_Task instructions_: Retype the lines of the data below starting at the one containing "pose: elev=46.7 azim=109.5" and ending at the one containing "Dot at: (183, 253)", with both of those lines included.

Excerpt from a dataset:
>>>

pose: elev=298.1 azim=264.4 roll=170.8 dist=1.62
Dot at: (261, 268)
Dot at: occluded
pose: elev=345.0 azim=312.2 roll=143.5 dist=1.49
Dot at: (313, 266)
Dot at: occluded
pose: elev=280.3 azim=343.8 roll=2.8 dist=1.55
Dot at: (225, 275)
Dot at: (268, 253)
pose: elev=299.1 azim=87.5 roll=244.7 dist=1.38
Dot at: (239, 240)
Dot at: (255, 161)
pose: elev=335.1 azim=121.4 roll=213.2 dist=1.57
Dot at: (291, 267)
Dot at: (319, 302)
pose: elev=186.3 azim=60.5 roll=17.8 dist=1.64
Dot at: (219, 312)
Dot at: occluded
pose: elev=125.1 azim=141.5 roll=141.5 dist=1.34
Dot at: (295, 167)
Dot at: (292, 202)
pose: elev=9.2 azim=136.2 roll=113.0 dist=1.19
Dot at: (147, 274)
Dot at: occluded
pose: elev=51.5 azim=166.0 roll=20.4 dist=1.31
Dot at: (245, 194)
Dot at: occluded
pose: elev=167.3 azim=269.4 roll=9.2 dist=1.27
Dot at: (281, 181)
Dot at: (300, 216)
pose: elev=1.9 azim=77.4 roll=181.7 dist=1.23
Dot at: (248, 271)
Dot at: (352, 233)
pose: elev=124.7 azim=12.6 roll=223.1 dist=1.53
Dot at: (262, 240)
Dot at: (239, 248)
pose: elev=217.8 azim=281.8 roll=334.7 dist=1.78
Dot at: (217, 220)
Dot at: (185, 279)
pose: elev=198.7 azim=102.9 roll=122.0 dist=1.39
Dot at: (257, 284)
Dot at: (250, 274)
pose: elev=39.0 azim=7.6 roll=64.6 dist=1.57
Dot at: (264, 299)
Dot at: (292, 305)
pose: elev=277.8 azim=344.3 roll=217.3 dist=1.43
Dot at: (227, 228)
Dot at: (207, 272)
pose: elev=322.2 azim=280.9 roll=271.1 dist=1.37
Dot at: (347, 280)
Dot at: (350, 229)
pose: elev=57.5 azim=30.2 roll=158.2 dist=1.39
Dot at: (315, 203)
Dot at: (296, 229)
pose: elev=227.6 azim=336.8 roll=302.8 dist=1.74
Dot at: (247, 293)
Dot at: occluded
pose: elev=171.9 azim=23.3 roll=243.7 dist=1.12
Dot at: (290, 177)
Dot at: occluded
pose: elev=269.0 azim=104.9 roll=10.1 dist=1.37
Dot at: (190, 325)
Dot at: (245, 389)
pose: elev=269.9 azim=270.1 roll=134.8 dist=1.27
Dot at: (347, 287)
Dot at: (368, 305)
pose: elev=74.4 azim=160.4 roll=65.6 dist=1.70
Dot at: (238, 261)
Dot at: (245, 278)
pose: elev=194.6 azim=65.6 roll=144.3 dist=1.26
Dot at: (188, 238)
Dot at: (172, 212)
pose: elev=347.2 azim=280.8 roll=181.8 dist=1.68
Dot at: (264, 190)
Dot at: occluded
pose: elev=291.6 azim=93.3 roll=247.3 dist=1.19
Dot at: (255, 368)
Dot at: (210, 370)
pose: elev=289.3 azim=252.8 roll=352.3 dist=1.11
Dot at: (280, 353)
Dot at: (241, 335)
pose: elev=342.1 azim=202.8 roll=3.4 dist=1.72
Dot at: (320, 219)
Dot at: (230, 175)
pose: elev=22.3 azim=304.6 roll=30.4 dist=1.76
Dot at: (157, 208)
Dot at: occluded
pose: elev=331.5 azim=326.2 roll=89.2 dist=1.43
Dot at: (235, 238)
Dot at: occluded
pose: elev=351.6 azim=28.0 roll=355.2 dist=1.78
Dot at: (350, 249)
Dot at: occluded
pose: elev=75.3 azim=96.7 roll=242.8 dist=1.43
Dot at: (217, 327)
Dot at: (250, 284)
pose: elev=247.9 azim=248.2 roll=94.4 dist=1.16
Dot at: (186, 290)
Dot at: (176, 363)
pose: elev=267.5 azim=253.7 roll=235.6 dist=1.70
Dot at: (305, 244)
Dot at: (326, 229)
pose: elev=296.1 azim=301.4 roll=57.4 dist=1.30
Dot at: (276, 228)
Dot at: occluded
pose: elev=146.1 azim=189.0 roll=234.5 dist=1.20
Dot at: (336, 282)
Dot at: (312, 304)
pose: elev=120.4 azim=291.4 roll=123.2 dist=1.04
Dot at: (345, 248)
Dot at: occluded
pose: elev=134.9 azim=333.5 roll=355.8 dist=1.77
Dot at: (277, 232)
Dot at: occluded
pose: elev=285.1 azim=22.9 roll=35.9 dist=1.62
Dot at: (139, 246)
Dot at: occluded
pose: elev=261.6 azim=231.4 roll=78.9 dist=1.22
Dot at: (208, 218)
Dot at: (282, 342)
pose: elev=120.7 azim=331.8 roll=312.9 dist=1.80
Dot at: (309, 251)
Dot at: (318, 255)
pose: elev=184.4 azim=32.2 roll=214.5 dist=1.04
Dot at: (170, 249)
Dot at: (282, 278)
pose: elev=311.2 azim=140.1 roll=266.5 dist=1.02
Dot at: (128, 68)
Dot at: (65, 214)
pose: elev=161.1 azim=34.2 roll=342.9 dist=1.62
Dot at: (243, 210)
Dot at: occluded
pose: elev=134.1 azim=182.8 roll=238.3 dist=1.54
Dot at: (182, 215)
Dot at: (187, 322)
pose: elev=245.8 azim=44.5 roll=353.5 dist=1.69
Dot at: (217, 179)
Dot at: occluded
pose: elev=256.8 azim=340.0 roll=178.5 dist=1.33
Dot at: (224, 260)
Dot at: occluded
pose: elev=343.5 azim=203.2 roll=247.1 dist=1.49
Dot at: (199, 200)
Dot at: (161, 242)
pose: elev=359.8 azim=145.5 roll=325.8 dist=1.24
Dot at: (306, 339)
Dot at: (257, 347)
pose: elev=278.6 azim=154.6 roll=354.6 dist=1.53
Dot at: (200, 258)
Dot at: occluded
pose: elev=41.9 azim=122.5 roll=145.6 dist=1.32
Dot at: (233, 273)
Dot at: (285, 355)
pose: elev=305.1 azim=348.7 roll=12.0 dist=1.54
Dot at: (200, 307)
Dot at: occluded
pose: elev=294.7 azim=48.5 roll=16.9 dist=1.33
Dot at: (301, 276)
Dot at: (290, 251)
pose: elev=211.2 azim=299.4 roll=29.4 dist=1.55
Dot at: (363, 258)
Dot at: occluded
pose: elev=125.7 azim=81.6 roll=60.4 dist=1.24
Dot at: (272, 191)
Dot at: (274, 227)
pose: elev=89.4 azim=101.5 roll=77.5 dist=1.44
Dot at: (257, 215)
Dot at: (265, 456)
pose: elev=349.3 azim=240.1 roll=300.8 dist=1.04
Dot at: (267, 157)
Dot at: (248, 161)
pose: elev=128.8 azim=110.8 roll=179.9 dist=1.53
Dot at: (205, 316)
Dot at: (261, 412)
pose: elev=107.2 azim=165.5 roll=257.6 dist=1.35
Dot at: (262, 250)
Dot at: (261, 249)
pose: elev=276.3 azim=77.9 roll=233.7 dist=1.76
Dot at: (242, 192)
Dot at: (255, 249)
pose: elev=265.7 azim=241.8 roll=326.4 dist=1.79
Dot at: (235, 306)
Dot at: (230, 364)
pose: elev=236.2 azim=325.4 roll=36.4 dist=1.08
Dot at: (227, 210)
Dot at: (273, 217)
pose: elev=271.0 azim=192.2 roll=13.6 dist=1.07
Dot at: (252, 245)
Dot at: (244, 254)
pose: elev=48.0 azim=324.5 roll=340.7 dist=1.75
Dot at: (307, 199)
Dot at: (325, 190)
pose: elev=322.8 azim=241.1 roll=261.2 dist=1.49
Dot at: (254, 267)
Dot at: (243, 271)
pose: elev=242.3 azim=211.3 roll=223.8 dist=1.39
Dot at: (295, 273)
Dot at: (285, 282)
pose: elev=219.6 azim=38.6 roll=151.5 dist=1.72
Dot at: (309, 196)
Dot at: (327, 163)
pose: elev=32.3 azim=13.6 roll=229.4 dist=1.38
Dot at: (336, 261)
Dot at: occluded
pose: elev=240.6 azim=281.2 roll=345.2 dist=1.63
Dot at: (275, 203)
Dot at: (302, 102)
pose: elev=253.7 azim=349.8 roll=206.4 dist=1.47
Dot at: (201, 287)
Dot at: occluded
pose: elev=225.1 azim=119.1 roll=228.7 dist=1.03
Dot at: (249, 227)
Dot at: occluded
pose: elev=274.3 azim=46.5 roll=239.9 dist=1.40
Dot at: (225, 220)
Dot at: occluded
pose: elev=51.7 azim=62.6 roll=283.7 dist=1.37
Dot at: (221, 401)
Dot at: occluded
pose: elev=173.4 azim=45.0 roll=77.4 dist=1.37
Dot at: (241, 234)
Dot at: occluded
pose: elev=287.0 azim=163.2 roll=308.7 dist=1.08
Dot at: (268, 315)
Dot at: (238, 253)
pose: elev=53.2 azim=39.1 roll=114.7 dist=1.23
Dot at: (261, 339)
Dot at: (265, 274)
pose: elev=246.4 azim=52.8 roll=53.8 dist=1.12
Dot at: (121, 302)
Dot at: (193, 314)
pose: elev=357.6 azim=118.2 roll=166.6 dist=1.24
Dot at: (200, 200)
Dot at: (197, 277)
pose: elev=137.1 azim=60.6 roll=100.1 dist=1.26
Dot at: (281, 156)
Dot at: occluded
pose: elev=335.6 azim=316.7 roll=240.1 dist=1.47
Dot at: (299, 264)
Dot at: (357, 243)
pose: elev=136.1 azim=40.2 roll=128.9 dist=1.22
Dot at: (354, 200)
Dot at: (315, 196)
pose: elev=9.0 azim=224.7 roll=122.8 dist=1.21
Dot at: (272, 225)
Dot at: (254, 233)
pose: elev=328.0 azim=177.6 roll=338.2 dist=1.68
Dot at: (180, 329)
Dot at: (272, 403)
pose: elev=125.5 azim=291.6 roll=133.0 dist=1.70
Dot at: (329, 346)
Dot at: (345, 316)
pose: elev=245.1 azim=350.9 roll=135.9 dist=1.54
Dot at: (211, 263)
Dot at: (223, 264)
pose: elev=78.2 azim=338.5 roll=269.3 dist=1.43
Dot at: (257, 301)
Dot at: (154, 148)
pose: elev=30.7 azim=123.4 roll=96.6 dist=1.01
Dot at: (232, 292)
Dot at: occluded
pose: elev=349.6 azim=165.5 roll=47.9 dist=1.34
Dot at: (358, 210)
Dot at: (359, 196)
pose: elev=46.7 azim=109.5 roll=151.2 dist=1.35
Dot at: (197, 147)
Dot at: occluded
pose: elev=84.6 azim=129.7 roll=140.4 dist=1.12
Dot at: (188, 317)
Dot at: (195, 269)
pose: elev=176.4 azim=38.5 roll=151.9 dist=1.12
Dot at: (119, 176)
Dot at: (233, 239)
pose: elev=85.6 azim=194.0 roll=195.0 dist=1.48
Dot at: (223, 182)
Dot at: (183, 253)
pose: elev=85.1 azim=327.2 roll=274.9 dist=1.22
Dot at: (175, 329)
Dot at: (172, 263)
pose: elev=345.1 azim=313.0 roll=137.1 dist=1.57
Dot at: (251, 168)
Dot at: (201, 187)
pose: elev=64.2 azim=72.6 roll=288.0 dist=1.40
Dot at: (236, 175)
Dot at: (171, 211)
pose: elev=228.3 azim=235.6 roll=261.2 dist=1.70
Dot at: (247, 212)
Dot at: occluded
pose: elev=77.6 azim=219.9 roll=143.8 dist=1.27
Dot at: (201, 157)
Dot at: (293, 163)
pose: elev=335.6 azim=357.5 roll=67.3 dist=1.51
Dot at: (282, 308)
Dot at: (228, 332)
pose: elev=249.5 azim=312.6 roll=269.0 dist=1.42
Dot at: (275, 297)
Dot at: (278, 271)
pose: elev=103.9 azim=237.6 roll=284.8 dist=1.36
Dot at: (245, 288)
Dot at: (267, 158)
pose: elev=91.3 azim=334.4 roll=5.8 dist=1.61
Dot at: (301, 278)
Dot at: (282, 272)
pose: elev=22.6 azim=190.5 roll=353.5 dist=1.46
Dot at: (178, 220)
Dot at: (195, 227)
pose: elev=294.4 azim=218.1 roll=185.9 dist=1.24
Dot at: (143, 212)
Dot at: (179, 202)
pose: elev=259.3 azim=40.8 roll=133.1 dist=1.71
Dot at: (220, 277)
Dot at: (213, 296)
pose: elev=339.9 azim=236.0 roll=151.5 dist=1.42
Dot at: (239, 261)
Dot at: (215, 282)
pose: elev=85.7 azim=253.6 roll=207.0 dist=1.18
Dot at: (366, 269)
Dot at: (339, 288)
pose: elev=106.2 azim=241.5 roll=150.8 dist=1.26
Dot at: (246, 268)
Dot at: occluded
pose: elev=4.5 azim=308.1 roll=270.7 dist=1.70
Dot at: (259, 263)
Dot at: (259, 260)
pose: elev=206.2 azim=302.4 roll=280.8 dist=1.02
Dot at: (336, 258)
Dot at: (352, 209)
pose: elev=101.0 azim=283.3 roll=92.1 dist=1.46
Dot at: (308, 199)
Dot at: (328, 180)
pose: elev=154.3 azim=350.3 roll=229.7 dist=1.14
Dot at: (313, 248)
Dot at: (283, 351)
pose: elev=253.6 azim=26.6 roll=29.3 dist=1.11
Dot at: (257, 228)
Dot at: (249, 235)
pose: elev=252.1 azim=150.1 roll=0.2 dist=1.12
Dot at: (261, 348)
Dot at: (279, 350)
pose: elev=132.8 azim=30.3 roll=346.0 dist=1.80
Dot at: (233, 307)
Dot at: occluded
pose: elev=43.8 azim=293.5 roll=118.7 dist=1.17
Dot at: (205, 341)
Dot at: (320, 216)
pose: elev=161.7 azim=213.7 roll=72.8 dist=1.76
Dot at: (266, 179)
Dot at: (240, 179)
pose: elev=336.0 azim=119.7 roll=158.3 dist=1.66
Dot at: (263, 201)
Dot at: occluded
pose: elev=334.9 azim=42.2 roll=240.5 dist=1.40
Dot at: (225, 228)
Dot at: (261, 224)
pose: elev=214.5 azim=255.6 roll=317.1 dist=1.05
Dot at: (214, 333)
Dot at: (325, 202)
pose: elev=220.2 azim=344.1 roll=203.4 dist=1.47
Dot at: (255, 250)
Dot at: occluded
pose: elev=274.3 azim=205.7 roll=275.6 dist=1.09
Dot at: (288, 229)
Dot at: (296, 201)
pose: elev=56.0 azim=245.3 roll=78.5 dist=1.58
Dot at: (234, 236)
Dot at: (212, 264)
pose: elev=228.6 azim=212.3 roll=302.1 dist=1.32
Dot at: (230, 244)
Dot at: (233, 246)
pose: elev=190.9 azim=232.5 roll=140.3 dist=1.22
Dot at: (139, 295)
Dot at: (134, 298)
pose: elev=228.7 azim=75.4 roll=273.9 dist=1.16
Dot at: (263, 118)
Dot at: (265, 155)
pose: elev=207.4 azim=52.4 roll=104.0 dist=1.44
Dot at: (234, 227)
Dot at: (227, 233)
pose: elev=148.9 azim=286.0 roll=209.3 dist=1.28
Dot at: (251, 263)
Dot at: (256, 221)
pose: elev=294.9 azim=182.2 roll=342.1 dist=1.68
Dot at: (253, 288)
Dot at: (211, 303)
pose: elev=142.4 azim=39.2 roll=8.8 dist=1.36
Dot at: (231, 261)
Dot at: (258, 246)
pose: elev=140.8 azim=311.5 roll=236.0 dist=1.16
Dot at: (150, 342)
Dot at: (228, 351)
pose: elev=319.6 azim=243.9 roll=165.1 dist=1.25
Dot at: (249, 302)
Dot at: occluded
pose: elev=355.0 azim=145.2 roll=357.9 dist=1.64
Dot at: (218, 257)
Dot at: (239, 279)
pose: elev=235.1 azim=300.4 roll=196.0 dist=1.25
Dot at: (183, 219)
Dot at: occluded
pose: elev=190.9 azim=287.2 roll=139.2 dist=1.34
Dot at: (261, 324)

<<<

_Task response_:
pose: elev=46.7 azim=109.5 roll=151.2 dist=1.35
Dot at: (197, 147)
Dot at: occluded
pose: elev=84.6 azim=129.7 roll=140.4 dist=1.12
Dot at: (188, 317)
Dot at: (195, 269)
pose: elev=176.4 azim=38.5 roll=151.9 dist=1.12
Dot at: (119, 176)
Dot at: (233, 239)
pose: elev=85.6 azim=194.0 roll=195.0 dist=1.48
Dot at: (223, 182)
Dot at: (183, 253)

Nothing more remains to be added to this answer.